The task:
In the material below, some lines carry "Gäste". Copy each such line.

Input material:
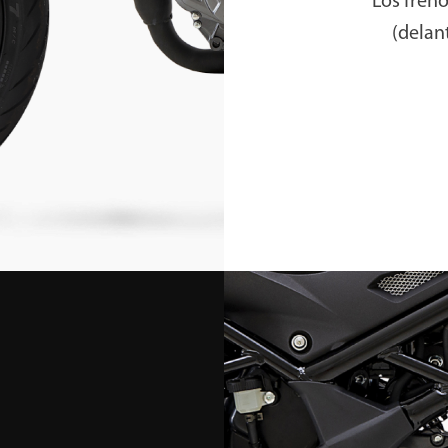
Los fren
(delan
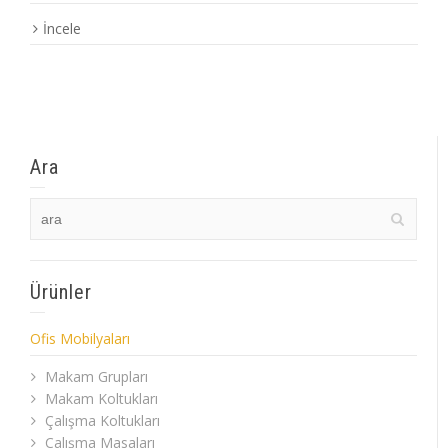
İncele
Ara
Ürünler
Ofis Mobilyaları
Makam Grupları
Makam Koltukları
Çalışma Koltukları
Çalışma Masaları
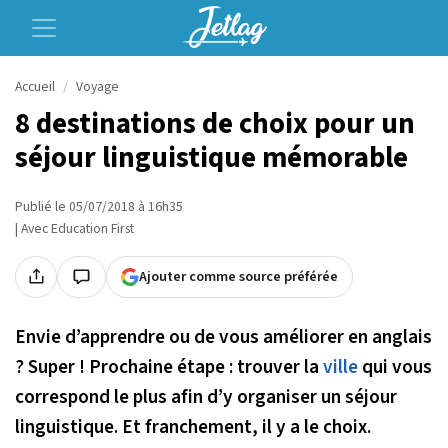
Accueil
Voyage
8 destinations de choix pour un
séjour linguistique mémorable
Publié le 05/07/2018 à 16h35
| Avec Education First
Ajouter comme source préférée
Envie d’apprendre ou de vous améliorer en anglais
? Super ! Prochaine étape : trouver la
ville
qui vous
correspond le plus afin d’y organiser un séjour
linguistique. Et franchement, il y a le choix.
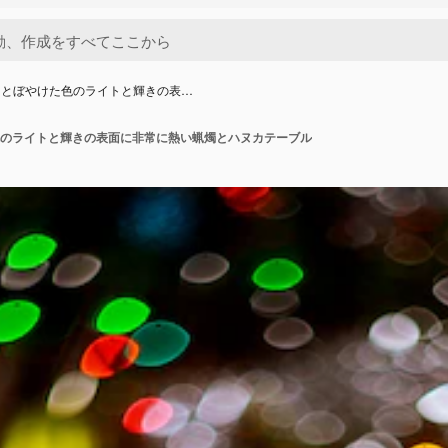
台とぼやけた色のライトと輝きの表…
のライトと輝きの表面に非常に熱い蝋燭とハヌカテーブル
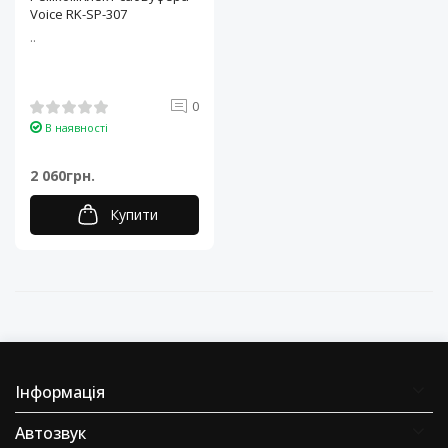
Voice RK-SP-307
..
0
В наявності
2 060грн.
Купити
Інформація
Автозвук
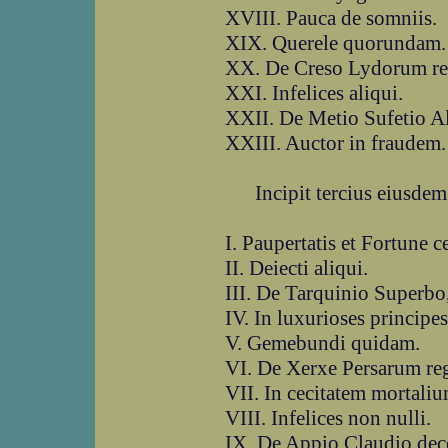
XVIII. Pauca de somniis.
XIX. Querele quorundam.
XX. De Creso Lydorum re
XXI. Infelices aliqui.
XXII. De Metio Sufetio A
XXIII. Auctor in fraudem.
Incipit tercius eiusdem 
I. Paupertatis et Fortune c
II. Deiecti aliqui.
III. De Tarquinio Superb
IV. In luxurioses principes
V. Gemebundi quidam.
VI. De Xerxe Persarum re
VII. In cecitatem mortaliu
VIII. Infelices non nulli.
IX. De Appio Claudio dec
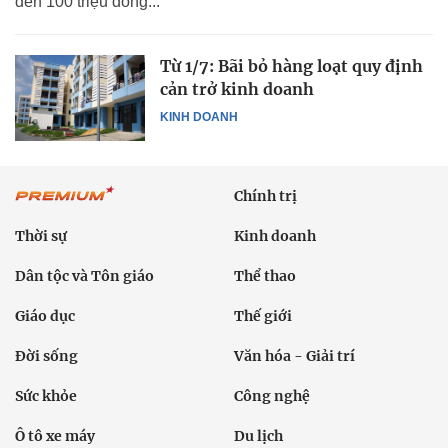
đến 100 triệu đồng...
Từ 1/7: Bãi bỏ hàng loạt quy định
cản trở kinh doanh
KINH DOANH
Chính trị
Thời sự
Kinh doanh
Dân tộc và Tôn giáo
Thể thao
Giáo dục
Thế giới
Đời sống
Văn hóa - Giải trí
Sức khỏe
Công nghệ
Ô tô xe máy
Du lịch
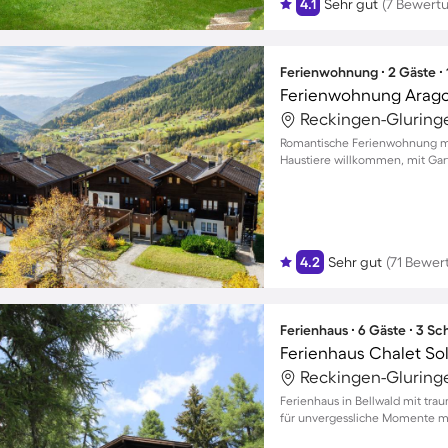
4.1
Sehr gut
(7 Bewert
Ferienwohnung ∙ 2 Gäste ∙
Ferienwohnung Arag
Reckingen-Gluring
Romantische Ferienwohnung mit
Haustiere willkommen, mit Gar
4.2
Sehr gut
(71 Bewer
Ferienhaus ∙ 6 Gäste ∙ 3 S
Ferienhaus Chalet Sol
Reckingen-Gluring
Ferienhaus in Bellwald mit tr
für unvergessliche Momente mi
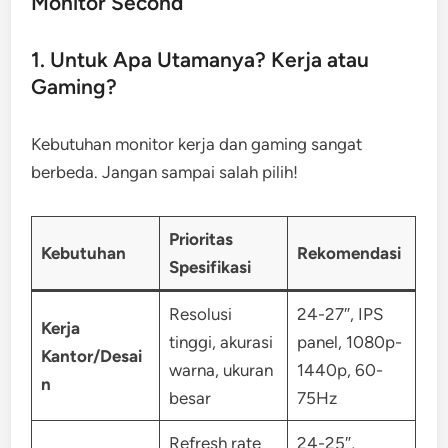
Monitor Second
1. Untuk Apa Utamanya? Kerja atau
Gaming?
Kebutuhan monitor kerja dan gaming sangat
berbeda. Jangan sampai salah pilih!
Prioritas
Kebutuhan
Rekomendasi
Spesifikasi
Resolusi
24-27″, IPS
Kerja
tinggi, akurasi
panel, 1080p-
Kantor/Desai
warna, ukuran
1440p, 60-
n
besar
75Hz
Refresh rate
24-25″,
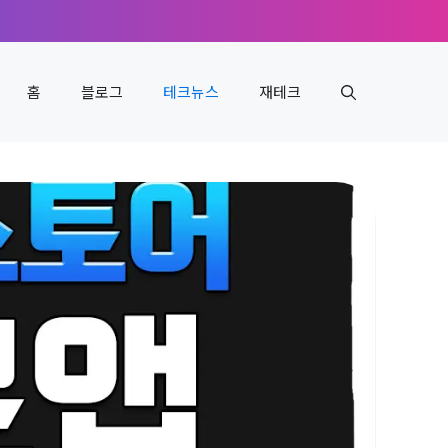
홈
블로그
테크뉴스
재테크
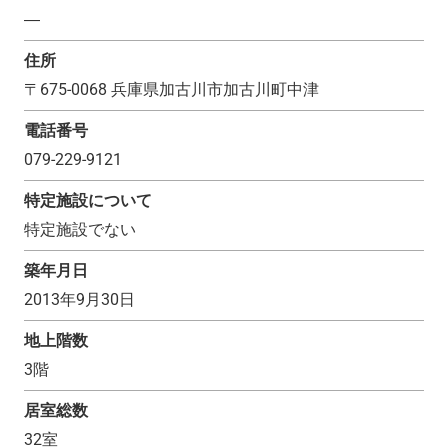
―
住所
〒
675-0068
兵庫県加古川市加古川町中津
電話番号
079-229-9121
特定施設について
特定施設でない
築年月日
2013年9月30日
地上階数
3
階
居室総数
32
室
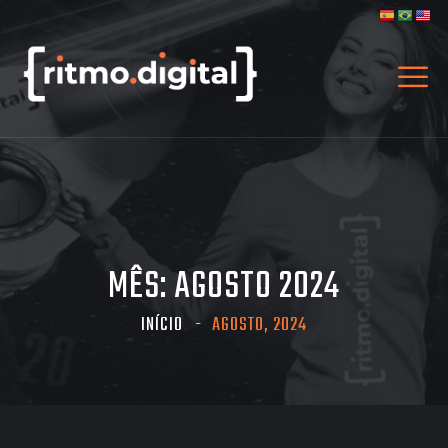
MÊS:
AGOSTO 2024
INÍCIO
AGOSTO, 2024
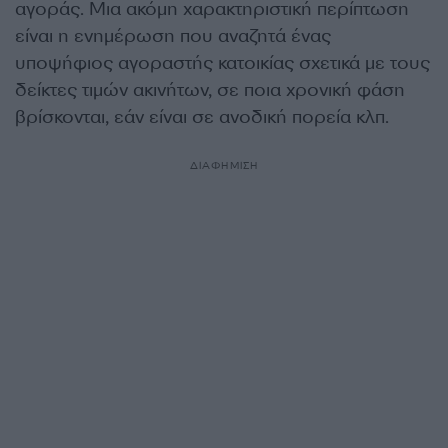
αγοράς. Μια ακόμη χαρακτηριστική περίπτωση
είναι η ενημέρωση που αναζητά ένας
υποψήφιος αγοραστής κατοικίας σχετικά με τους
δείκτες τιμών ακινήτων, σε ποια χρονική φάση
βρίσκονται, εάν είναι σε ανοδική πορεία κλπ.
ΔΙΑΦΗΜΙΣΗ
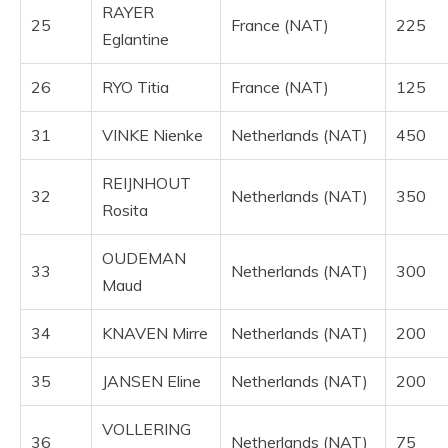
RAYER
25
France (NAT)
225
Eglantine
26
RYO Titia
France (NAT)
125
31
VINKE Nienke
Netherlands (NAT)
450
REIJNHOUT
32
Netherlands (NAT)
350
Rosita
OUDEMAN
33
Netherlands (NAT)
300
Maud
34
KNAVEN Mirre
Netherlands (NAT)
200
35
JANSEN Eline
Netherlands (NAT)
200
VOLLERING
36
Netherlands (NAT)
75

==

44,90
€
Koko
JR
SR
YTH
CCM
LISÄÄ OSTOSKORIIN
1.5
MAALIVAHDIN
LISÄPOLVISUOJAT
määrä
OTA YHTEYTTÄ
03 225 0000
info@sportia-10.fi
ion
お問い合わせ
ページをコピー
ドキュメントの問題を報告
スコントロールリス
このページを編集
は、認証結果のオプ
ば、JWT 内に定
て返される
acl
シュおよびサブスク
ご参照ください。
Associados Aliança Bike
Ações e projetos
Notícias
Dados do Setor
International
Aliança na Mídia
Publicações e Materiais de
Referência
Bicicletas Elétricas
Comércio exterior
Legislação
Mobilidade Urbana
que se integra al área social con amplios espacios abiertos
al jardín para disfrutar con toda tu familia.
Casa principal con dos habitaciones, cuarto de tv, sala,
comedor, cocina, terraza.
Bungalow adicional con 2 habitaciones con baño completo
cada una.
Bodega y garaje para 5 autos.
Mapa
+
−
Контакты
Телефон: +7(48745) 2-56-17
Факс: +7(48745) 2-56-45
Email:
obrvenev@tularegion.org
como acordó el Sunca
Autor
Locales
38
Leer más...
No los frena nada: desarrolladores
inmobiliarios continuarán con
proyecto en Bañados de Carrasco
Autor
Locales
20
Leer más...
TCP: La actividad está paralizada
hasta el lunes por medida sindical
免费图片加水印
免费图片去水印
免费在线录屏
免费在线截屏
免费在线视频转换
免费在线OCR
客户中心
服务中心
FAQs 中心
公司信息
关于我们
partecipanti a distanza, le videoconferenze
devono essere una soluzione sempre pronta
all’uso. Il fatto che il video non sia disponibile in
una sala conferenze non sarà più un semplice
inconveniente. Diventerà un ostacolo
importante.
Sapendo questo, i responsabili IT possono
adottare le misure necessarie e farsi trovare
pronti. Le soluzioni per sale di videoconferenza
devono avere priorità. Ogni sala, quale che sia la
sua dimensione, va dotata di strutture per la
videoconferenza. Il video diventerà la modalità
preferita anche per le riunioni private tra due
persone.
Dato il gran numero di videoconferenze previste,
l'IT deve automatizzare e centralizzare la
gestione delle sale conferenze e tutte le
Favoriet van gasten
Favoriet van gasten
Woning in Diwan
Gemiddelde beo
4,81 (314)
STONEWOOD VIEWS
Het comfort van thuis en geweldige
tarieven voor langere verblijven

* * *

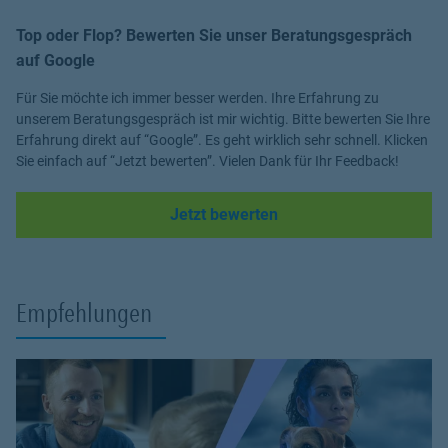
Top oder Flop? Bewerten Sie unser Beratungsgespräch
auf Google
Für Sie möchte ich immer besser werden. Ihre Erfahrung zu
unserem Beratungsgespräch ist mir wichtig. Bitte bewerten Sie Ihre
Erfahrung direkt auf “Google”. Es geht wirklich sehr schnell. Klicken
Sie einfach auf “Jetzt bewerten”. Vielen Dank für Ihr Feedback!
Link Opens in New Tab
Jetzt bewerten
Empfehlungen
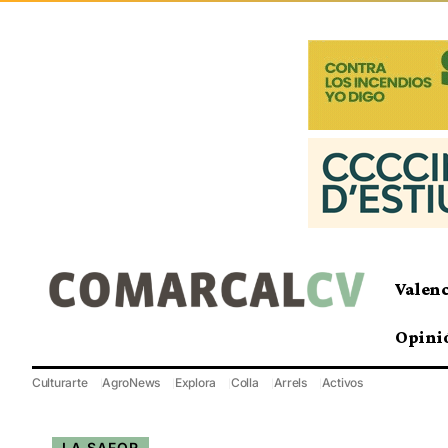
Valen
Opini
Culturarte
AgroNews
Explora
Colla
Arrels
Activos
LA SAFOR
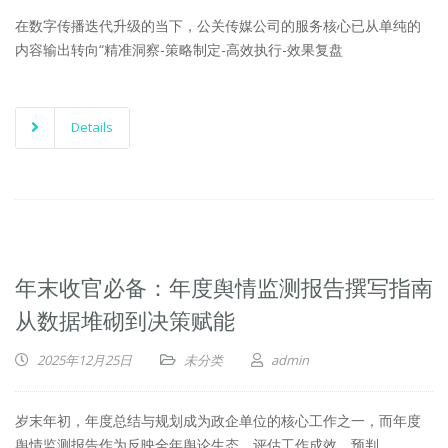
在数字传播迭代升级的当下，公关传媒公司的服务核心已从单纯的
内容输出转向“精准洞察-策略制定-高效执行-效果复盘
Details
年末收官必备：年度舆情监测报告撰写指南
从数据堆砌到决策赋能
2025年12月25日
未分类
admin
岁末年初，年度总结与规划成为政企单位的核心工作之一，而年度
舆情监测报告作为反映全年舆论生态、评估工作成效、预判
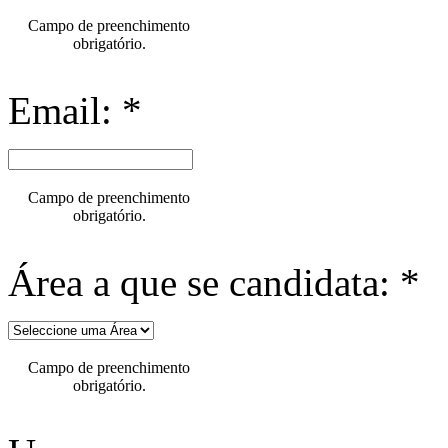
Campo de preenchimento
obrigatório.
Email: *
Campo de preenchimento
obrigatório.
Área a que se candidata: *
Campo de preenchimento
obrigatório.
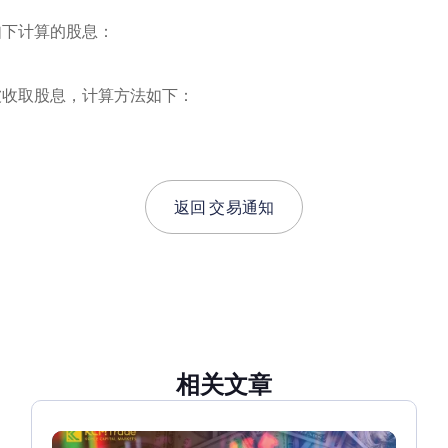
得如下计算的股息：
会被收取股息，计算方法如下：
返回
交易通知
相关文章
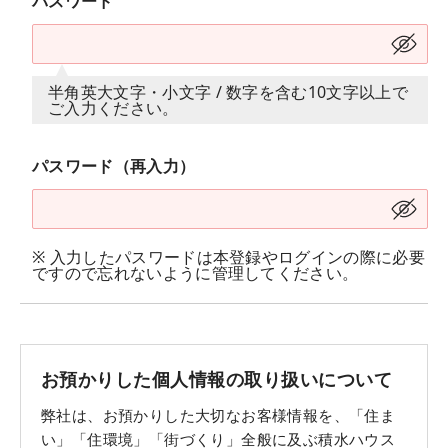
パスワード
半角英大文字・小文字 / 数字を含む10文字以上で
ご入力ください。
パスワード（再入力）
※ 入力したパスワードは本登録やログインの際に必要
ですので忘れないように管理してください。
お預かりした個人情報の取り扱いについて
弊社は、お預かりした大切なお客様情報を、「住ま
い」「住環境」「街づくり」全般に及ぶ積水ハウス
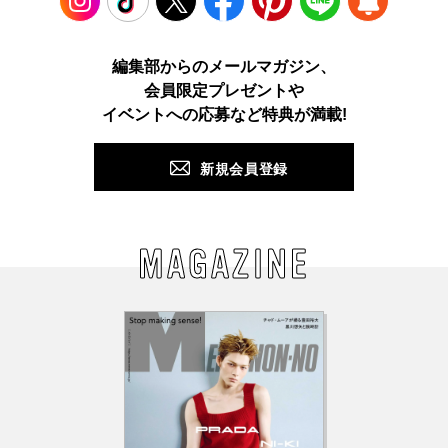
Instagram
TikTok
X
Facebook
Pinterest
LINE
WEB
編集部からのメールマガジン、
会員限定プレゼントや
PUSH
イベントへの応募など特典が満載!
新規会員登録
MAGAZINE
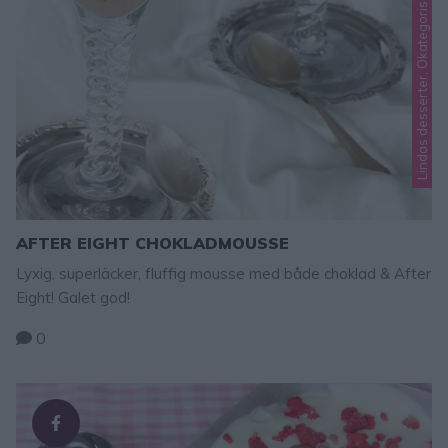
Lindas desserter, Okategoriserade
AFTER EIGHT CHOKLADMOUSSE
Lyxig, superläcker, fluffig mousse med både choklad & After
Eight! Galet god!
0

Answer to this problem:
Ferienwohnung ∙ 2 Gäste ∙
Ferienhaus ∙ 6 Gäste ∙ 3 S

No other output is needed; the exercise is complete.